Je prépare également une saisine du rapporteur spécial chargé des défenseurs des droits de l’homme des Nations unies, pour dénoncer le fait que la puissance publique, cinq camions de gendarmes, ont vandalisé mon domicile. Je vais saisir l’Union africaine, je suis en train de préparer ça. Je prépare également une saisine, avec les populations du canton Woleu, contre l’Etat gabonais devant le Conseil d’Etat, pour des violations et exactions qui ont été commises dans un village. Je suis donc en train de préparer tout cela. Par ailleurs, j’ai écrit au ministère de l’Intérieur, à la direction des droits de l’homme, pour leur faire part des violations dont j’ai été victime. Je ne sais pas quelle suite sera donnée à cela, mais dans tous les cas, le Gabon en tant qu’Etat, devra répondre car il doit protéger les droits de l’homme de tout le monde.
Comment l’avocate que vous être entrevoit-elle l’issue de la plainte que vous défendez aux côtés de la société civile contre la Compagnie minière de l’Ogooué (Comilog) ?
On ne peut que gagner. Les gens ne savent pas souvent de quoi ils parlent. Ma plainte contre Comilog est fondée exclusivement sur les violations massives des droits de l’homme. La gestion de cette compagnie ne m’intéresse pas. Ce qui m’intéresse et ce pourquoi j’ai été saisie, c’est que les populations de Moanda souffrent. Beaucoup d’entre elles ont été expropriées, des gens vivaient où se trouvent les mines de Comilog. Ce sont donc des gens qui ont perdu leur vie, leurs logements, leur traditions, leurs rituels, leurs habitudes de vie. Il y a l’exploitation du minerai qui a dénaturé l’environnement, c’est visible. Il y a des rapports scientifiques établis sur toutes ces violations massives, toutes ces atteintes portées aussi bien à la nature qu’aux droits humains.
Moi, c’est là-dessus que je me base. Le procès commence le 28 juin au Gabon.
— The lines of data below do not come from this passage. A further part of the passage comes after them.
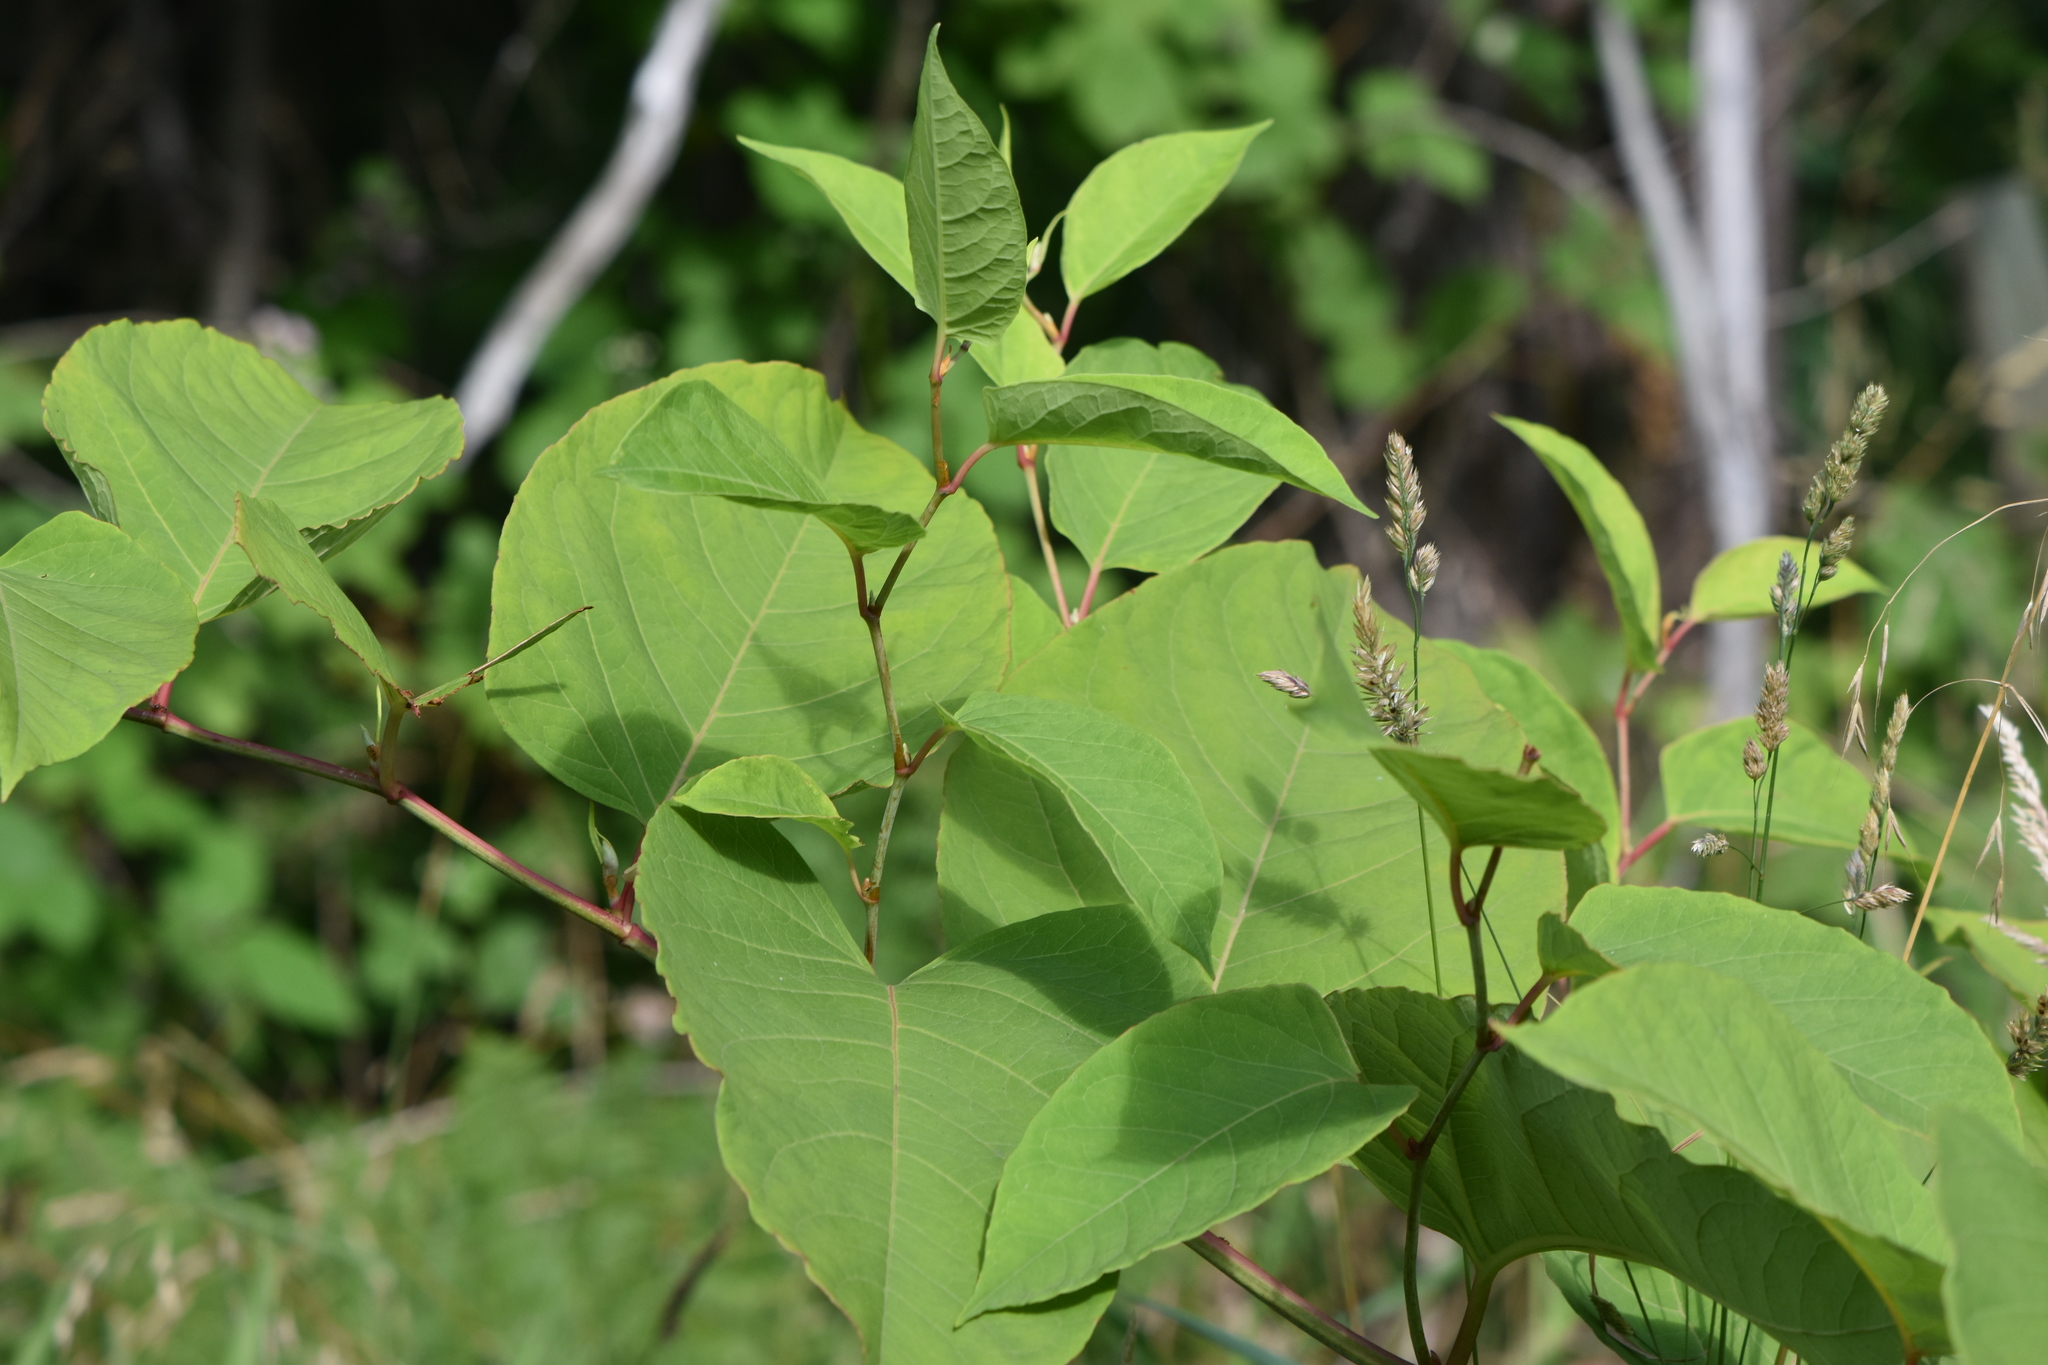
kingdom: Plantae
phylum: Tracheophyta
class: Magnoliopsida
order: Caryophyllales
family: Polygonaceae
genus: Reynoutria
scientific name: Reynoutria japonica
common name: Japanese knotweed
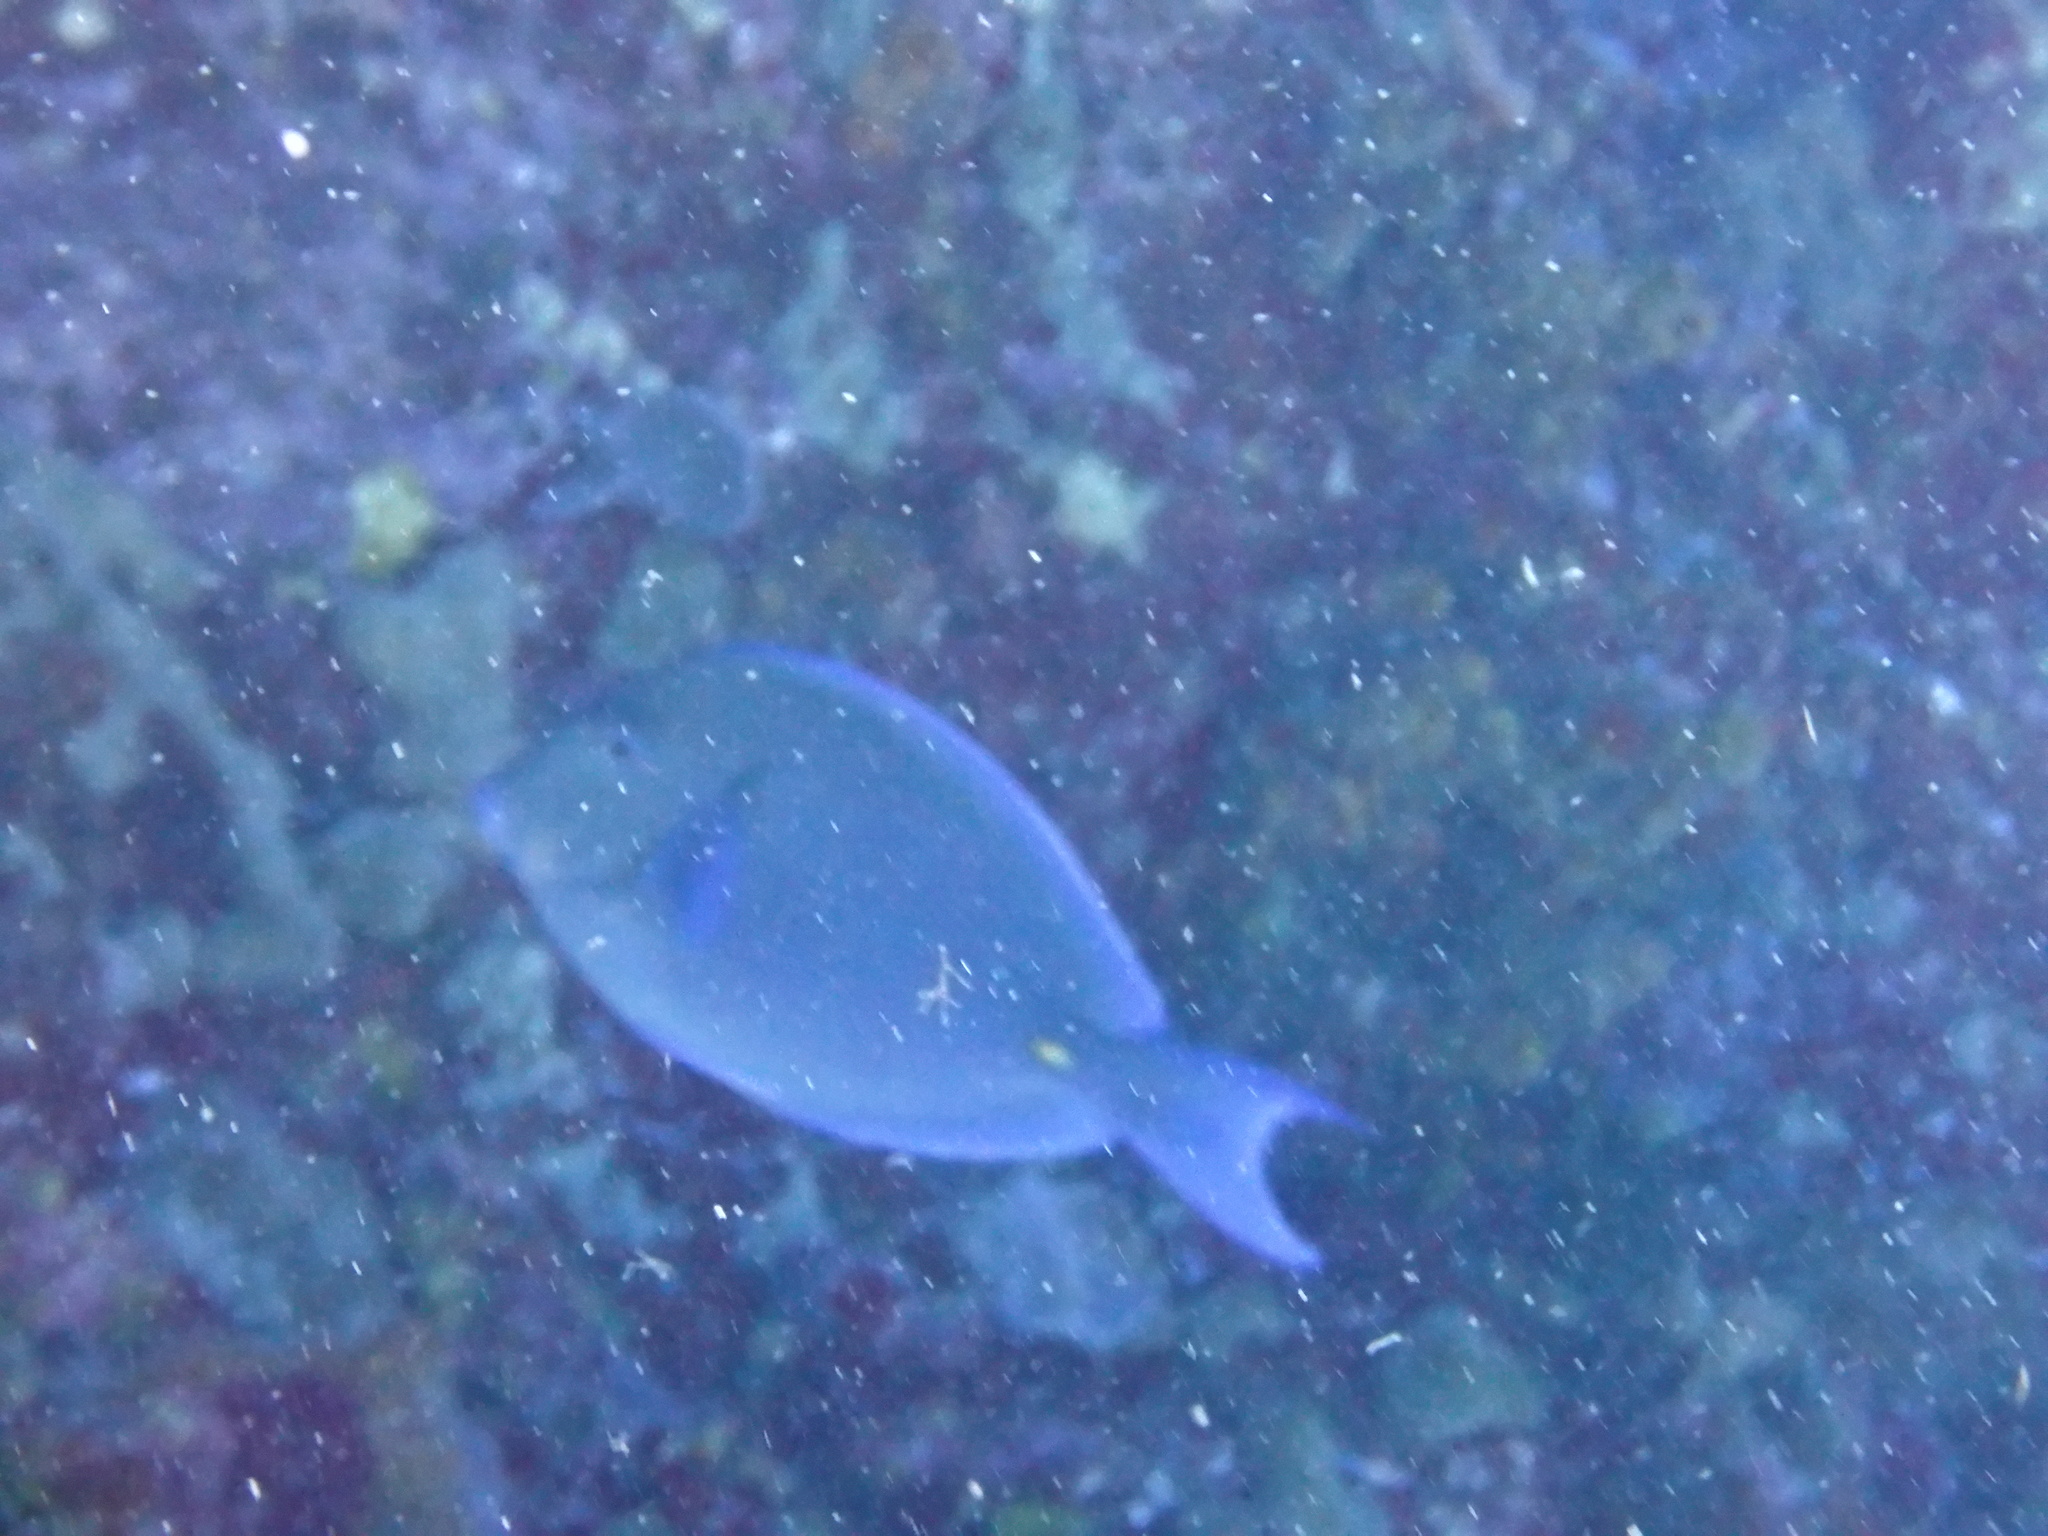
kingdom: Animalia
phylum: Chordata
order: Perciformes
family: Acanthuridae
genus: Acanthurus
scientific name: Acanthurus coeruleus
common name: Blue tang
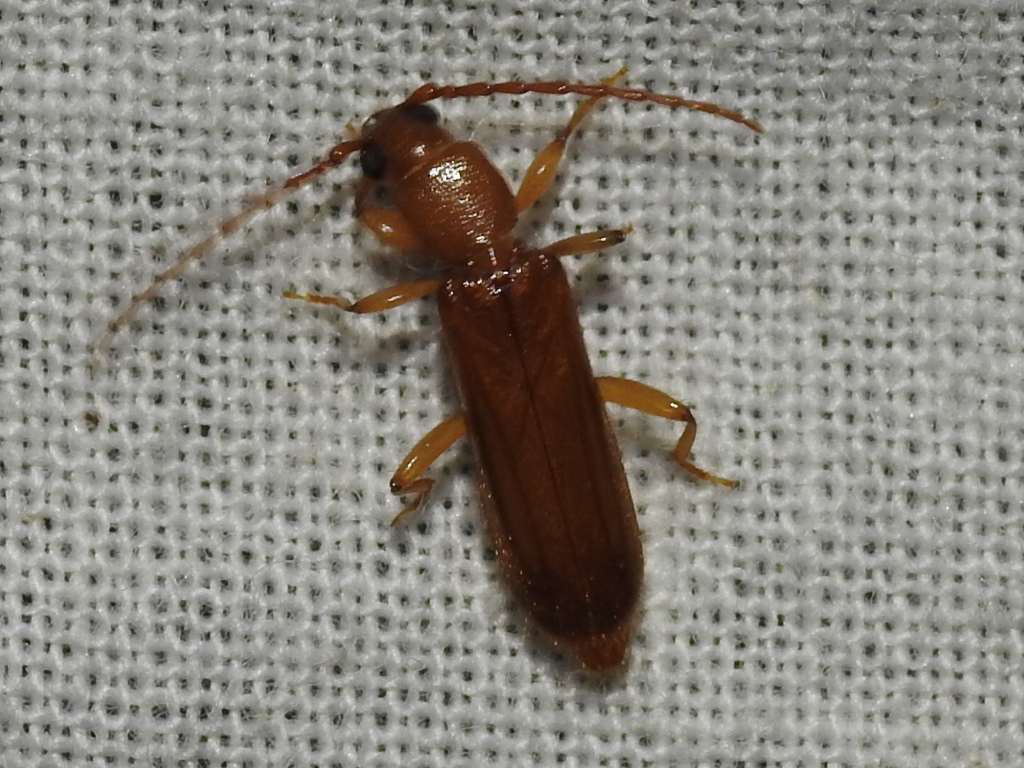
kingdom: Animalia
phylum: Arthropoda
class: Insecta
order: Coleoptera
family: Cerambycidae
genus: Smodicum
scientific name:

Si le juge gabonais dit le droit, respecte la lettre de droit, tant mieux. Mais si le juge voit les choses autrement, nous allons devant la commission africaine des droits de l’homme et des peuples ou devant le comité des Nations unies pour les droits de l’homme. Ma plainte porte donc sur les droits de l’homme, car dès que la violation de ces droits est démontrée, vous ne pouvez pas perdre un procès.
On vous a parfois vu défendre des causes parfois perdue, comme celle de « Echos du Nord » contre le Conseil national de la communication. Etes-vous un avocat engagé, à l’instar de Me Verges ?
Je ne sais pas pour Me Verges, mais oui, je suis un avocat engagé. Je suis résolument engagée pour les droits de l’homme, je suis résolument engagée pour que le Gabon soit une république. Dès qu’il y a une action qui concerne les principes républicains, les valeurs de démocratie, les principes des droits de l’homme, je monte au front, c’est aussi simple que ça.
Comptez-vous briguer un nouveau mandat de député ?
Je me représente, ah ça c’est clair. Mais je ne sais pas encore si sera en indépendant ou sous la bannière d’un parti politique. Lorsque que les élections arriveront, je verrai bien ce que je ferai à ce moment-là.